INGAA Comments on Bidding of Affiliates in Open Seasons for Pipeline Capacity

INGAA comments on a Federal Energy Regulatory Commission (Commission) proposal to revise its Part 284 regulations to prohibit multiple affiliates of the same entity from bidding in an open season for pipeline capacity in which the pipeline may allocate capacity on a pro rata basis, unless each affiliate has an independent business reason for submitting a bid.  The Commission also proposed that if more than one affiliate of the same entity participates in such an open season, then none of those affiliates may release any capacity obtained in that open season pursuant to a pro rata allocation to any affiliate, or otherwise allow any affiliate to obtain the use of the allowed capacity. These proposals, according to the Commission, are intended to prevent anticompetitive gaming of the pro rata allocation methodology by using multiple affiliates of the same entity to acquire a larger share of the available capacity than one affiliate would be able to acquire by itself.
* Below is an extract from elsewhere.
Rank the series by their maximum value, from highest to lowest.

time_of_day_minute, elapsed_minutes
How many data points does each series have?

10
In its comments, INGAA expresses no opinion on whether or not the Commission’s NOPR is necessary or whether the behavior the Commission seeks to regulate is anticompetitive. 
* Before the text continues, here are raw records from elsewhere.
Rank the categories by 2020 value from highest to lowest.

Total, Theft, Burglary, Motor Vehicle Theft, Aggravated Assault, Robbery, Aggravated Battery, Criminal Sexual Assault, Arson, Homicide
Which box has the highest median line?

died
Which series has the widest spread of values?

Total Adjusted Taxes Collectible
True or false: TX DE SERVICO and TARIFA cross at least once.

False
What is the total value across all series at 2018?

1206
INGAA comments that if the Commisison promulgates a final rule it should specify that interstate pipelines have no obligation to determine whether affiliated entities are participating in an open season or whether each affiliate has “an independent business reason for submitting a bid,” and that interstate pipelines have no obligation to verify that the capacity originally obtained during an open season pursuant to a pro rata allocation is not released to, or on behalf of, an affiliate of the releasing shipper.